Start of Dataset content

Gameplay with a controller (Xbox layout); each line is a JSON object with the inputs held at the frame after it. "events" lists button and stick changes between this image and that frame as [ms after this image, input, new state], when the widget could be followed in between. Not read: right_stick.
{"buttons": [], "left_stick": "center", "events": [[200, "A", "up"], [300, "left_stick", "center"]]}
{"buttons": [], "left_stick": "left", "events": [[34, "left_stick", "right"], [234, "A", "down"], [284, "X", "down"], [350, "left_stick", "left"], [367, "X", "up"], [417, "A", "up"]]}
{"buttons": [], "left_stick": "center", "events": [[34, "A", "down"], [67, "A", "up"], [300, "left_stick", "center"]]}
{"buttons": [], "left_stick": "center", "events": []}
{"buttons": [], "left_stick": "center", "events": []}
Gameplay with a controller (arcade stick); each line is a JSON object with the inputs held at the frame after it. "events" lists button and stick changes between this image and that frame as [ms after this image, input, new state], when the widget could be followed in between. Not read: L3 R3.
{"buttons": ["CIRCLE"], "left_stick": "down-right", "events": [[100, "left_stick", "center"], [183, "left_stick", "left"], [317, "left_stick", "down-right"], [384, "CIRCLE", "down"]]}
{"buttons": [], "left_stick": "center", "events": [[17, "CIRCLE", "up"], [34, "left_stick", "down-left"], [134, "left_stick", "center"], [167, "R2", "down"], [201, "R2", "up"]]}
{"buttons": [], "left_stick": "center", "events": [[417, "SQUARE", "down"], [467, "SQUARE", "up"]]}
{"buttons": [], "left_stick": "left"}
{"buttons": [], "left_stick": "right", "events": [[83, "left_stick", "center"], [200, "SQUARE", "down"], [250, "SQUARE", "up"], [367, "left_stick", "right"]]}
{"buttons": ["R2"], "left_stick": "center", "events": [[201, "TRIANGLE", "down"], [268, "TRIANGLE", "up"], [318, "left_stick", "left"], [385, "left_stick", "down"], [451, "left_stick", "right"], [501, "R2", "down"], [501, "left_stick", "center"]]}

End of Dataset content

* _What the exercise asks_:
For this exercise, the records above must be returned exactly.

* _Result_:
Gameplay with a controller (Xbox layout); each line is a JSON object with the inputs held at the frame after it. "events" lists button and stick changes between this image and that frame as [ms after this image, input, new state], when the widget could be followed in between. Not read: right_stick.
{"buttons": [], "left_stick": "center", "events": [[200, "A", "up"], [300, "left_stick", "center"]]}
{"buttons": [], "left_stick": "left", "events": [[34, "left_stick", "right"], [234, "A", "down"], [284, "X", "down"], [350, "left_stick", "left"], [367, "X", "up"], [417, "A", "up"]]}
{"buttons": [], "left_stick": "center", "events": [[34, "A", "down"], [67, "A", "up"], [300, "left_stick", "center"]]}
{"buttons": [], "left_stick": "center", "events": []}
{"buttons": [], "left_stick": "center", "events": []}
Gameplay with a controller (arcade stick); each line is a JSON object with the inputs held at the frame after it. "events" lists button and stick changes between this image and that frame as [ms after this image, input, new state], when the widget could be followed in between. Not read: L3 R3.
{"buttons": ["CIRCLE"], "left_stick": "down-right", "events": [[100, "left_stick", "center"], [183, "left_stick", "left"], [317, "left_stick", "down-right"], [384, "CIRCLE", "down"]]}
{"buttons": [], "left_stick": "center", "events": [[17, "CIRCLE", "up"], [34, "left_stick", "down-left"], [134, "left_stick", "center"], [167, "R2", "down"], [201, "R2", "up"]]}
{"buttons": [], "left_stick": "center", "events": [[417, "SQUARE", "down"], [467, "SQUARE", "up"]]}
{"buttons": [], "left_stick": "left"}
{"buttons": [], "left_stick": "right", "events": [[83, "left_stick", "center"], [200, "SQUARE", "down"], [250, "SQUARE", "up"], [367, "left_stick", "right"]]}
{"buttons": ["R2"], "left_stick": "center", "events": [[201, "TRIANGLE", "down"], [268, "TRIANGLE", "up"], [318, "left_stick", "left"], [385, "left_stick", "down"], [451, "left_stick", "right"], [501, "R2", "down"], [501, "left_stick", "center"]]}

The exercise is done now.